Il ruolo degli ormoni

Ma come funziona in realtà questo rapporto tra contatto fisico e conseguente reazione modificata? La risposta risiede nel cervello e nel rilascio di specifici ormoni.

Questo tipo di contatto, definito in gergo «affectionate touch» (contatto affettuoso), non solo contribuisce ad abbassare pressione e battiti cardiaci, ma anche a ridurre i livelli di cortisolo, l’ormone dello stress.

Allo stesso tempo un contatto positivo aumenta il rilascio di ossitocina e serotonina, gli ormoni dell’amore e della felicità, contrastando lo stress, la depressione e moderando il potenziale di aggressività.

Non esistono sensazioni neutre

Un gesto tangibile vale per il cervello più di mille buone parole.

La vera rivoluzione è giunta con la scoperta che il nostro cervello, in presenza di contatti positivi, attiva fasci nervosi diversi rispetto agli stimoli negativi (come ad esempio il dolore).

Secondo il professore di neuropsicologia Linden, il contatto fisico viene elaborato presso varie terminazioni nervose che inviano la sensazione di dolore, calore, ecc. al cervello Questa informazione non è tuttavia neutra, ma viene catalogata dal cervello già nel giro di poche frazioni di secondo - una sensazione neutra dunque non esiste, in quanto è sempre abbinata a percezioni emozionali.

Quando si percepisce una leggera e piacevole pressione sul braccio o sulla spalla, tale contatto viene immediatamente classificato come positivo, attivando la corrispondente regione cerebrale e le relative sensazioni positive.

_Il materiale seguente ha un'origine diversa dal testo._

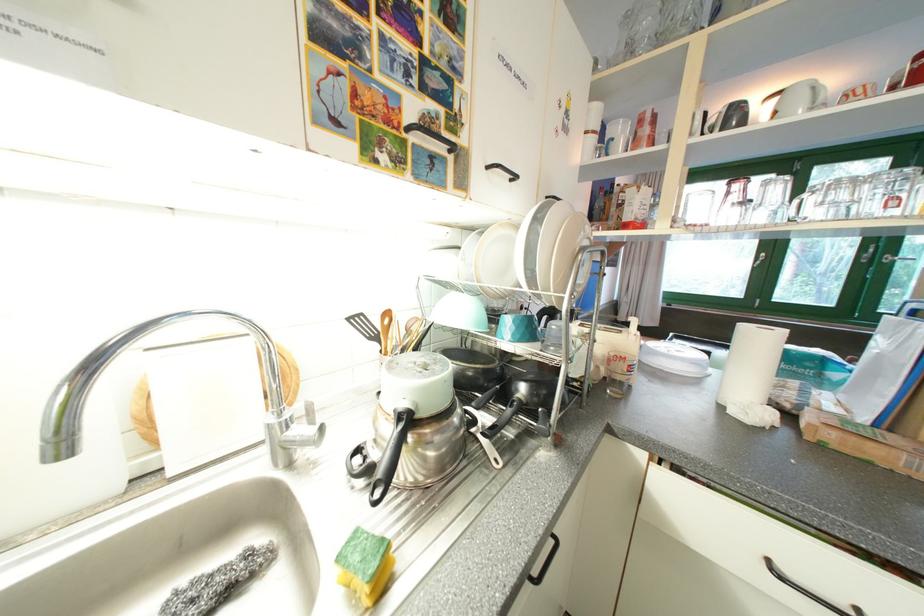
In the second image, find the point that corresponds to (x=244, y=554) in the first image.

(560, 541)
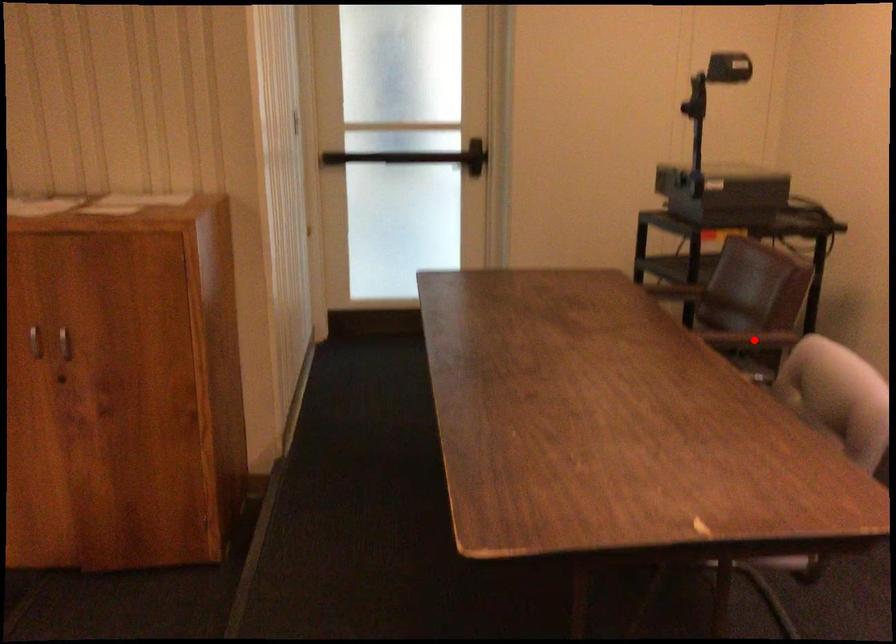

La prossima volta dunque che cercherai di persuadere qualcuno, non limitarti alle sole parole, ma utilizza anche il tatto: un gesto tangibile vale (per il cervello e non solo) più di mille buone parole! E, tra l’altro, ricevere o trasmettere il contatto non fa differenza: entrambe le persone beneficiano degli effetti positivi.